> [Data excerpts]:
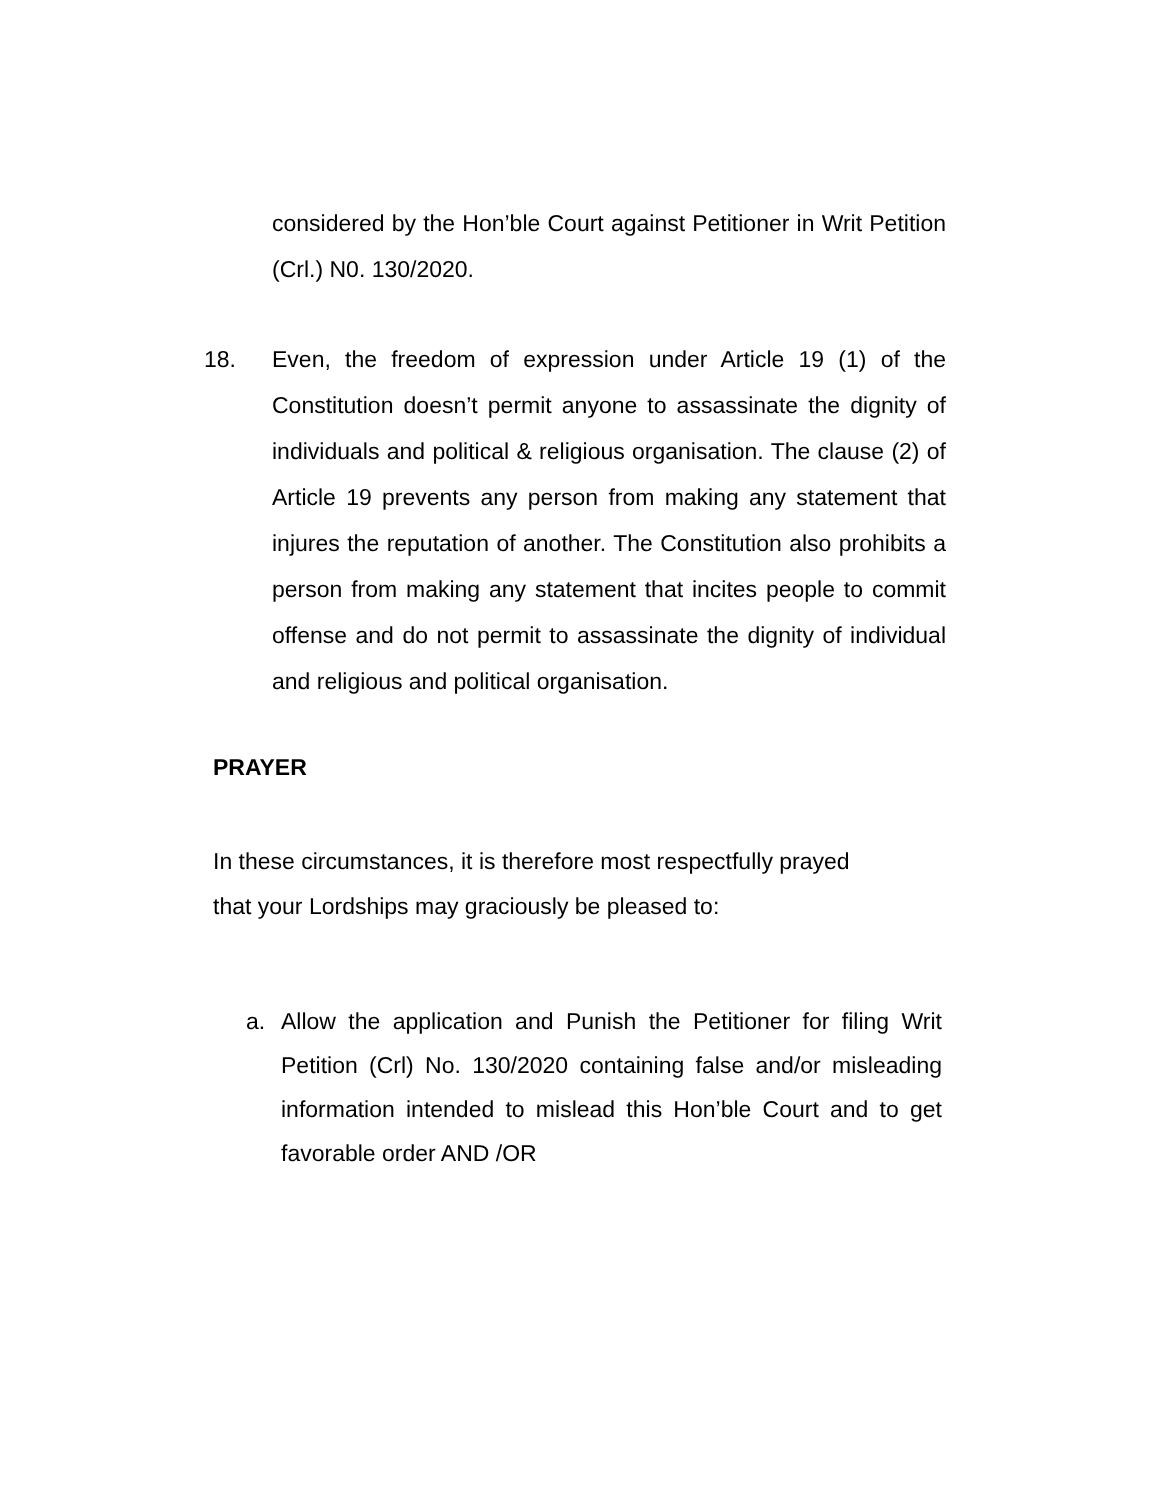considered by the Hon’ble Court against Petitioner in Writ Petition (Crl.) N0. 130/2020.
18. Even, the freedom of expression under Article 19 (1) of the Constitution doesn’t permit anyone to assassinate the dignity of individuals and political & religious organisation. The clause (2) of Article 19 prevents any person from making any statement that injures the reputation of another. The Constitution also prohibits a person from making any statement that incites people to commit offense and do not permit to assassinate the dignity of individual and religious and political organisation.
PRAYER
In these circumstances, it is therefore most respectfully prayed that your Lordships may graciously be pleased to:
a. Allow the application and Punish the Petitioner for filing Writ Petition (Crl) No. 130/2020 containing false and/or misleading information intended to mislead this Hon’ble Court and to get favorable order AND /OR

> [Exercise requirements]: Without including any picture, print all of the entries above exactly.

> [Written reply]:
considered by the Hon’ble Court against Petitioner in Writ Petition (Crl.) N0. 130/2020.
18. Even, the freedom of expression under Article 19 (1) of the Constitution doesn’t permit anyone to assassinate the dignity of individuals and political & religious organisation. The clause (2) of Article 19 prevents any person from making any statement that injures the reputation of another. The Constitution also prohibits a person from making any statement that incites people to commit offense and do not permit to assassinate the dignity of individual and religious and political organisation.
PRAYER
In these circumstances, it is therefore most respectfully prayed that your Lordships may graciously be pleased to:
a. Allow the application and Punish the Petitioner for filing Writ Petition (Crl) No. 130/2020 containing false and/or misleading information intended to mislead this Hon’ble Court and to get favorable order AND /OR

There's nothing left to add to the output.